Inside the Swankiest Curry House in Berlin
By Tom Taylor . October 2, 2017
Quite honestly, getting an invite to dine at the super exclusive India Club restaurant was a big deal for me.
Fine dining just steps away from the Brandenburg Gate and the Reichstag? And it’s curry? I’d cancel my own wedding for this.
High-end Indian cuisine seemed an unusual prospect and I was curious to find out how it compares to the kind of no-frills curries I have grown up with. Is it going to be served in ridiculously fancy jewel-encrusted dishes? Will it meet the requirements of a curry-loving Brit? And do I have any clothes smart enough to get into this place? These were the kinds of questions I asked myself as I stepped inside the India Club, which backs out onto the Jewish memorial by the Brandenburger Tor.
Immediately you feel like you’re in for something special. It’s elegant, colourful and is decked out with colonial-style mahogany furniture. A lot of Indian restaurants go overboard with their decor, but the India Club’s cool colour scheme and warm lighting feels just right.

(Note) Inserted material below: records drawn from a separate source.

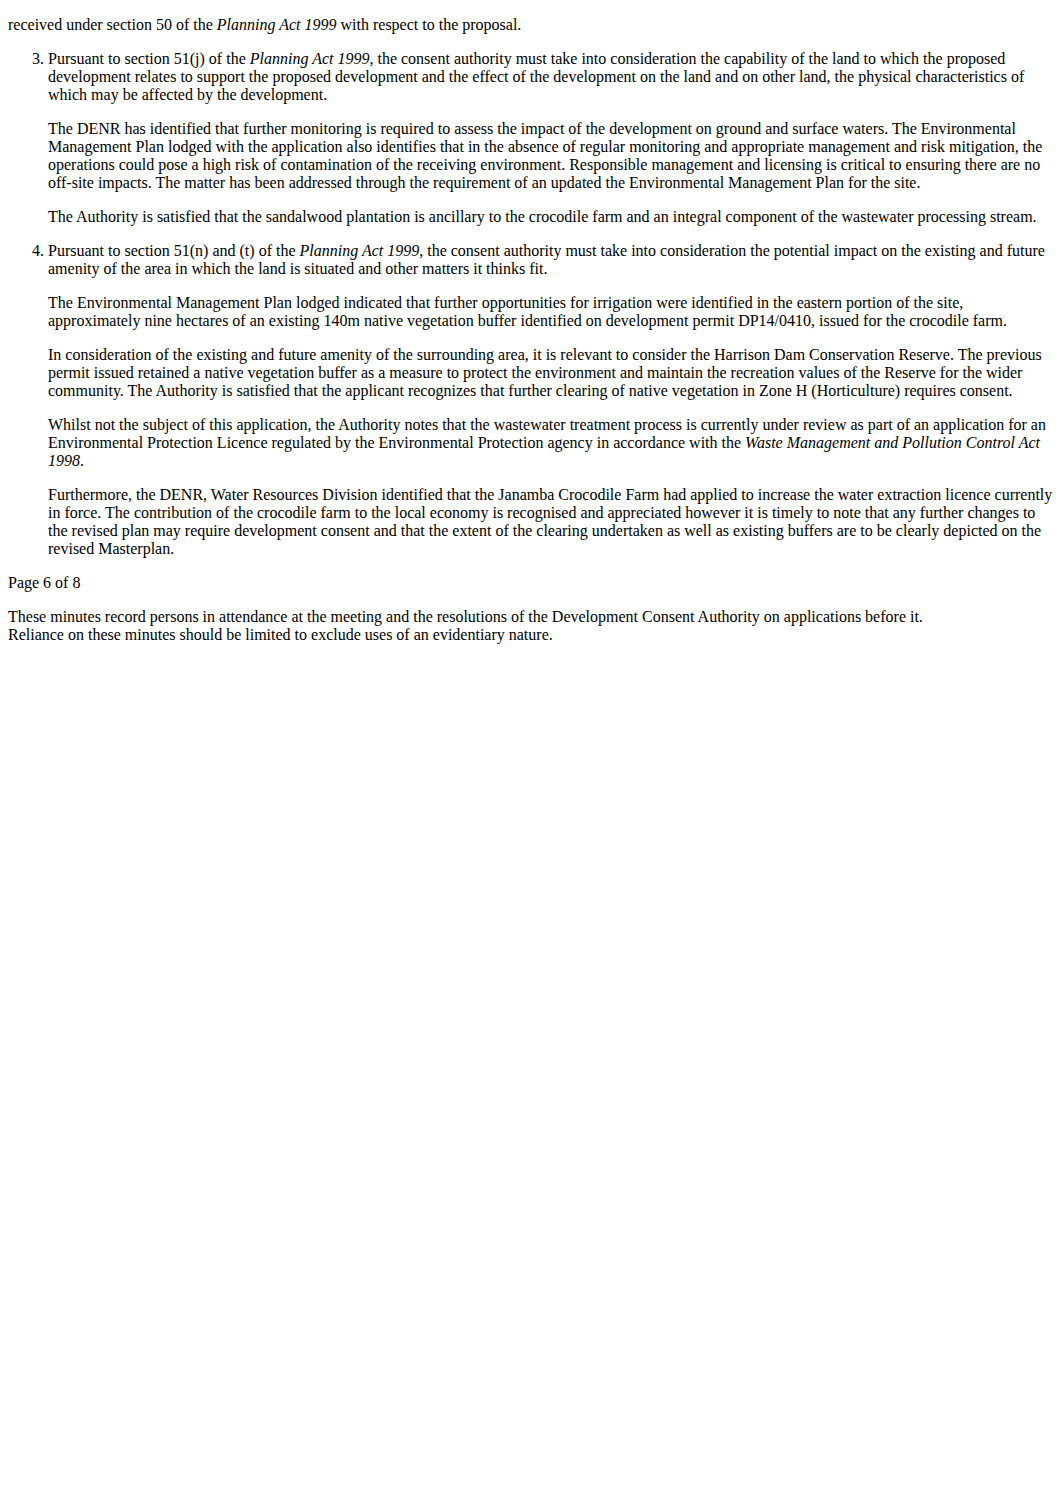received under section 50 of the Planning Act 1999 with respect to the proposal.
Pursuant to section 51(j) of the Planning Act 1999, the consent authority must take into consideration the capability of the land to which the proposed development relates to support the proposed development and the effect of the development on the land and on other land, the physical characteristics of which may be affected by the development.
The DENR has identified that further monitoring is required to assess the impact of the development on ground and surface waters. The Environmental Management Plan lodged with the application also identifies that in the absence of regular monitoring and appropriate management and risk mitigation, the operations could pose a high risk of contamination of the receiving environment. Responsible management and licensing is critical to ensuring there are no off-site impacts. The matter has been addressed through the requirement of an updated the Environmental Management Plan for the site.
The Authority is satisfied that the sandalwood plantation is ancillary to the crocodile farm and an integral component of the wastewater processing stream.
Pursuant to section 51(n) and (t) of the Planning Act 1999, the consent authority must take into consideration the potential impact on the existing and future amenity of the area in which the land is situated and other matters it thinks fit.
The Environmental Management Plan lodged indicated that further opportunities for irrigation were identified in the eastern portion of the site, approximately nine hectares of an existing 140m native vegetation buffer identified on development permit DP14/0410, issued for the crocodile farm.
In consideration of the existing and future amenity of the surrounding area, it is relevant to consider the Harrison Dam Conservation Reserve. The previous permit issued retained a native vegetation buffer as a measure to protect the environment and maintain the recreation values of the Reserve for the wider community. The Authority is satisfied that the applicant recognizes that further clearing of native vegetation in Zone H (Horticulture) requires consent.
Whilst not the subject of this application, the Authority notes that the wastewater treatment process is currently under review as part of an application for an Environmental Protection Licence regulated by the Environmental Protection agency in accordance with the Waste Management and Pollution Control Act 1998.
Furthermore, the DENR, Water Resources Division identified that the Janamba Crocodile Farm had applied to increase the water extraction licence currently in force. The contribution of the crocodile farm to the local economy is recognised and appreciated however it is timely to note that any further changes to the revised plan may require development consent and that the extent of the clearing undertaken as well as existing buffers are to be clearly depicted on the revised Masterplan.
Page 6 of 8
These minutes record persons in attendance at the meeting and the resolutions of the Development Consent Authority on applications before it.
Reliance on these minutes should be limited to exclude uses of an evidentiary nature.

Manish Bahukhandi is the head chef at the India Club, and is famed for his ‘rustic’ approach to the cuisine. He specialises in North Indian dishes and has built his reputation cooking at some of the best restaurants in India. I’m honoured (and slightly bewildered) to be able to try his dishes.
So, what of the food?
First came a selection of homemade chutneys and poppadoms. Creamy mint sauce, a spicy tamarind dip and a mango chutney served with cone poppadoms. Does the quality of these initial offerings at curry houses bear any reflection on what’s to come? If so, then it’s at this stage that we knew we were in safe hands. There was a nutty quality to the tamarind dip and the mint sauce easily rivalled the kind I’m used to having with my leg of lamb back on Brexit Island. Dips in Indian restaurants usually serve to appease your appetite whilst you wait for the good stuff, but crikey this stuff was next level.
Curious to know what would be best beverage to accompany a curry (we just assumed it was beer), we asked our waiter for recommendations. He presented us with two lassies (drinks, not Scottish women) – one salted and one made from mango.
“Dal so rich and thick it could have been a meat broth”
Up next was a beautifully creamy black dal made with beluga lentils. This was something we hadn’t tried before. Dal so rich and thick it could have been a meat broth. We weren’t done with starters yet, and out came a selection of delicacies from straight out of the tandoor oven.
Cauliflower stuffed with cheese and succulent chunks of tandooried pineapple that were so juicy and spicy they gave me a choking fit (a sign of quality, I can assure you). The chicken tandoori was hands down the best I’ve ever tasted. It was cooked perfectly – juicy and delicate with a sweet spicy taste.
…and then out came the mains
We decided it’d be wise to use this once-in-a-lifetime opportunity to try stuff we wouldn’t normally try (or ever afford). We picked a delicious duck vindaloo, which was served in a Goan curry.
Unsurprisingly (we’re in the land of mild curries after all…), it wasn’t quite the hallucinatory experience of a British vindaloo, where you end up grabbing wildly at any liquid within reach in order to calm the inferno taking place in your mouth. It was very delicious though.
Chef Manish Bahukhandi cooks his butter chicken according to his family’s recipe, so we knew it was worth trying. Rich and smooth, I’m sure this is a real home comfort back in India. I could eat this every day.
You know you’re in somewhere swanky when…
It would have been rude of us not to try the lamb shank curry, which comes with huge shanks that have been braised for 18 hours. When you’re in a high-end eatery, act like you’re bloody in one, right? Our curry came topped with gold leaf, which I assume is normal around these parts.
I swiftly pocketed the gold (note to self: must go to the jewellers for a valuation). The curry? It was rich, comforting and delicately spiced. More a meat stew than the hot British curries I’m used to, but along with the saffron rice and a perfect naan bread it was a memorable little dish.
So you might be wondering how high-end Indian cuisine compares to more affordable curry options? Well, you can tell that the quality of ingredients is very high, and that Chef Manish is an exceptional cook.
Combined with great presentation and an exciting menu, you realise you’re getting something special coming here. It was the starters that really impressed me. I loved the selection of treats from the tandoori oven and I wonder when I’ll try a dal that tasty again. Would I come back? Yes – it’s possible to share a lot of the main courses and we saw a few groups of people doing just that. You can sample a wide selection of the menu without it leaving you destitute.
Want to really impress folks coming to visit you? Got a date with an ambassador and feeling the pressure to take them somewhere nice? You know where to go.